By now you should have seen and studied Kathleen Maher’s Practicality Gap thesis.
There is another chart that is interesting to examine, the Information Curve.
It’s a phenomenon that a company goes through as it succeeds and matures. The company starts out very secret, not wanting to let any information out about its precious ideas. Then it goes looking for funding and some information begins to leak out. When it gets its first product, of course, information has to be provided, but it’s still restricted—as the company is paranoid about competition, real and imagined.
Eventually, if the product is successful the company begins to feel secure and tells more about itself. On the way to becoming successful and perhaps launching an IPO, it becomes boastful and tells a lot about its product’s roadmaps and other interesting information. It attracts investors, customers, and admirers.
Somewhere along the way, the company hires a PR firm. Not knowing anything about the product or the industry, the PR firm tries to turn off the technical information.
As the company continues to grow, it hires a larger PR firm, an organization that is now in control of the company’s public image and messaging. Since the company is well-known now, and can do no wrong, less technical information is needed, and only consumer benefits are offered with little or no substantiation. This is known as the “over-PR’ed stage.”
Now the company becomes really successful (in spite of the PR firm) and the lawyers come in to “protect” the company and the offices. Information flow ends. This is known as the “over-lawyer’ed stage.”
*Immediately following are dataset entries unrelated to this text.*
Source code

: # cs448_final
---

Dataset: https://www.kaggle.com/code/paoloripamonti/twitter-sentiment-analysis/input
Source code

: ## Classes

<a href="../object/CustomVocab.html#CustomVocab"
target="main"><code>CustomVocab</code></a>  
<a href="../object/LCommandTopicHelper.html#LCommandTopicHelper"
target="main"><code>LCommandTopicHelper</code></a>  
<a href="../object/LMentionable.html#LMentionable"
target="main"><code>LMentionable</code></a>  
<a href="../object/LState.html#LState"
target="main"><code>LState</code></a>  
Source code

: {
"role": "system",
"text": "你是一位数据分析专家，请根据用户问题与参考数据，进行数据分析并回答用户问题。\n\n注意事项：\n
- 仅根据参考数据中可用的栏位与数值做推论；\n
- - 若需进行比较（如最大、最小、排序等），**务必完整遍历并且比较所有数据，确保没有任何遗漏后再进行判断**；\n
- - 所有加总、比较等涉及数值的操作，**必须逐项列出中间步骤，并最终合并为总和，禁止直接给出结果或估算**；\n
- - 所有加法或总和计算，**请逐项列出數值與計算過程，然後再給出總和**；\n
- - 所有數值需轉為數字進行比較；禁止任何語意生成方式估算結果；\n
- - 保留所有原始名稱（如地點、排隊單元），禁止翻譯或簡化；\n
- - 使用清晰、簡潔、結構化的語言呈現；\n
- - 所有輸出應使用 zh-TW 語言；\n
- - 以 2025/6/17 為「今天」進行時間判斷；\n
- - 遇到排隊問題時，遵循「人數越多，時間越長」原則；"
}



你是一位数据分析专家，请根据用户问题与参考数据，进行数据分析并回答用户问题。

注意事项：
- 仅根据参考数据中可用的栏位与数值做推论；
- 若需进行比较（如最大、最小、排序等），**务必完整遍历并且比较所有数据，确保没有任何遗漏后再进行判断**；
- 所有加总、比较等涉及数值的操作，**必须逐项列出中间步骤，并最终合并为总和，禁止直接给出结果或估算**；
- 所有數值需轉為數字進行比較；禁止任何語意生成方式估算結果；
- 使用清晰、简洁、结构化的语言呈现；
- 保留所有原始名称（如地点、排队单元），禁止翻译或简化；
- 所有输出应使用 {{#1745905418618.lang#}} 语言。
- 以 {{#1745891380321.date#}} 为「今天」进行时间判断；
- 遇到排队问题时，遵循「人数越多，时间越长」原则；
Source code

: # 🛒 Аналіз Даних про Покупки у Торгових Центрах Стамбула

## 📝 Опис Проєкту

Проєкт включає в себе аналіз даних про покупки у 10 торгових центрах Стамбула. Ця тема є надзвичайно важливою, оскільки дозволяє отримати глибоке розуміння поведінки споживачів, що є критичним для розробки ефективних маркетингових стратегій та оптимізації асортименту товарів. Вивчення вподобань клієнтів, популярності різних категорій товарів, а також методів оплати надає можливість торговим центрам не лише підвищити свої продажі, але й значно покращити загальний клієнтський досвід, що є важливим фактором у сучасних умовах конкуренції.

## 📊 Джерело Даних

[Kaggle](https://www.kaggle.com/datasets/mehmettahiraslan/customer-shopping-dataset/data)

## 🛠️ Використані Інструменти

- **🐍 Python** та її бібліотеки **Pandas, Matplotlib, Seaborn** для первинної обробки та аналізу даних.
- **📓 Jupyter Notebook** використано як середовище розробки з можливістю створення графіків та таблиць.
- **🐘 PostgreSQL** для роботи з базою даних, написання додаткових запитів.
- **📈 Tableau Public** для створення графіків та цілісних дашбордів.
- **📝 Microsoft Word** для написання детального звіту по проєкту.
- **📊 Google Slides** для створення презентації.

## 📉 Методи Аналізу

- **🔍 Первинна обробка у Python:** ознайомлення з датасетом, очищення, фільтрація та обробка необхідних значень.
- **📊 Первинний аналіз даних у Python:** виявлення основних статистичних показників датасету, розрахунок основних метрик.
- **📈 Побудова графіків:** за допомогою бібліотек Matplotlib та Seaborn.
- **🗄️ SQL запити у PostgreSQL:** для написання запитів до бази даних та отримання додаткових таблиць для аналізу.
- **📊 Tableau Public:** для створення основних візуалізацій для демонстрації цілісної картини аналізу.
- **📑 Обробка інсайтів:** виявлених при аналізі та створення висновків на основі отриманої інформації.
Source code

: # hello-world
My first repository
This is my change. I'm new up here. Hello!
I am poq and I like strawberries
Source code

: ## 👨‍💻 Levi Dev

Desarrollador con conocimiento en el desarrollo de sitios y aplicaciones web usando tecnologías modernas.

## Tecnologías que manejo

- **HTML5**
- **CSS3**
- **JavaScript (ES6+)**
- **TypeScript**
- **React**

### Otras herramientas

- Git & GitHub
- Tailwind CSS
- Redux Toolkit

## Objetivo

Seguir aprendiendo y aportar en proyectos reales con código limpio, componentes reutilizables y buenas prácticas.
Now, the company has plateaued or is declining. The company has stopped communicating with its customers and its investors and says nothing with lots of caveats about how they can’t be held responsible for anything they say, might say, or even suggest. The company is no longer fun, exciting, or innovative; it serves its lawyers, PR firms, and investment bankers.
So where are you and your company on this curve? Are you afraid to tell anyone, least of all an analyst or the press, the truth about your specifications, design wins, or product plans? Are you afraid that if you revel too much the competition may find out, may figure out what you’re up to and beat you to it? Doesn’t say much for your self-confidence or the way you’ve been investing your investors’ dollars in R&D, does it?
Doesn’t say much about your pride of accomplishment, or your vision, does it?
Says a lot about who’s running the ship. When you started the company, did you think you were doing it for a bunch of lawyers and PR people? What’s that, you’re not allowed to discuss such things? Oh, OK. We don’t care anyway.